Evaluation of Large Language Models for Anomaly Detection in Autonomous Vehicles
This addresses the need for better anomaly detection in autonomous vehicles, but it is incremental as it builds on existing LLM methods applied to a new domain-specific context.
This work tackles the problem of evaluating large language models (LLMs) for anomaly detection in autonomous vehicles by testing them on real-world edge cases where current systems fail, providing qualitative comparison results.
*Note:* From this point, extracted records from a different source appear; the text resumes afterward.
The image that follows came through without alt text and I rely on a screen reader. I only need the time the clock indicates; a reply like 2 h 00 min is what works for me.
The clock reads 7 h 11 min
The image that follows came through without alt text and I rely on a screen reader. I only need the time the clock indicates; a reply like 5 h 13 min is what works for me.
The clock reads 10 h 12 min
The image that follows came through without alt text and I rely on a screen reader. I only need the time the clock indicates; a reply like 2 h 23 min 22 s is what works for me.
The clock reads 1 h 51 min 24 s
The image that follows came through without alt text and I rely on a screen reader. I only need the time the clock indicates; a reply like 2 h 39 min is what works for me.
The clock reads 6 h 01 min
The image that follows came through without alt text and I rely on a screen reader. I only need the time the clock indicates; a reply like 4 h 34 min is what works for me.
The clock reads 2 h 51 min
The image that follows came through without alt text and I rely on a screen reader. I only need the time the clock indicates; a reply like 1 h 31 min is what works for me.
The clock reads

The rapid evolution of large language models (LLMs) has pushed their boundaries to many applications in various domains. Recently, the research community has started to evaluate their potential adoption in autonomous vehicles and especially as complementary modules in the perception and planning software stacks. However, their evaluation is limited in synthetic datasets or manually driving datasets without the ground truth knowledge and more precisely, how the current perception and planning algorithms would perform in the cases under evaluation. For this reason, this work evaluates LLMs on real-world edge cases where current autonomous vehicles have been proven to fail. The proposed architecture consists of an open vocabulary object detector coupled with prompt engineering and large language model contextual reasoning. We evaluate several state-of-the-art models against real edge cases and provide qualitative comparison results along with a discussion on the findings for the potential application of LLMs as anomaly detectors in autonomous vehicles.